One of my many indulgences is to pick up a huge number of fine art books, and as I live in Galway the best place to do this is at the wonderful Charlie Byrne’s bookshop on Middle Street, Galway. Recently I have renewed my interest in the preraphaelite art movement and also in Peter Paul Rubens through some old art history books I picked up. Rubens painted a lot of fantastic, energetic, colourful and utterly dramatic paintings, and also painted in those an awfully large number of cherubs. I have never looked into the reason for this, but assume it was the times he lived in and the artistic fashion of the time. What always interests me is the strange adult meets child appearance of cherubs. They are babies, but they are more similar to adults if you ignore the pink skin and baby-sized bodies. I can’t put my finger on exactly what it is that is so strange, so have decided to paint some and see if it brings any clarity to my understanding. I will let you know if it does.
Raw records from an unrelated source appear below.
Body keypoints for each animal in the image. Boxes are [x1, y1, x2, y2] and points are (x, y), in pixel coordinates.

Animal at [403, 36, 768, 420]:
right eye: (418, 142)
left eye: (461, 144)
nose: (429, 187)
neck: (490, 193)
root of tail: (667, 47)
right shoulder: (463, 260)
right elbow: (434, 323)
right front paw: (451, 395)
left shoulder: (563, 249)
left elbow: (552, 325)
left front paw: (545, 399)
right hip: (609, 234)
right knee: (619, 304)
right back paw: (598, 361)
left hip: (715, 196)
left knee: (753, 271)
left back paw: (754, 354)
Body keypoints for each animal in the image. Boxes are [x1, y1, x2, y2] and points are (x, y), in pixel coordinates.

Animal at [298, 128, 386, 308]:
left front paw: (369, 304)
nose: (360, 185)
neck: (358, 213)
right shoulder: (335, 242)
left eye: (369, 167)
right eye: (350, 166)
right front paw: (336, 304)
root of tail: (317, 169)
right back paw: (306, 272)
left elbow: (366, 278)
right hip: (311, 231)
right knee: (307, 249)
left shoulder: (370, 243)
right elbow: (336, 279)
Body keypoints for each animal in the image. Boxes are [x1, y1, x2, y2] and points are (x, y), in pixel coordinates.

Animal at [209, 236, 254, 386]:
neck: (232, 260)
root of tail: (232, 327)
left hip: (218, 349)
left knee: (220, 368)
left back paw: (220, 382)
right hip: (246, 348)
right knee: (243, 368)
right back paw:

While browsing my favourite bookshop (Charlie Byrnes in Galway city – http://charliebyrne.com/) I came across a lovely little book of paintings of children titled “Children of the Gilded Era: Portraits by Sargent, Renoir, Cassatt and their Contemporaries”. I have long admired Sargents’ pencil drawings, so that was enough to draw me in. The rest of it is a feast for the eyes, and great for someone like me who has a lot of child portraiture in my near future. The sketch above is based on a painting by Cecilia Beaux of her niece titled ‘Ernesta with Nurse’ which was exhibited in 1894 at the Society of American Artists.
Below is the sketch at an earlier stage, defini9ng the core areas in pencil. As the site is about bearing all I will always show these stages where I have then recorded.
I was making a series of drawings to explore the styles of the old masters, in this case one of Reuben’s cherubs. He was a wonderful painter. I used to find him really boring and overly soppy in his subject matter but when I started to explore the marks he made, the shadows, and the constant turning of his subjects in complex compositions I started to really respect his works as masterpieces. I am sure he would be very relieved to know that.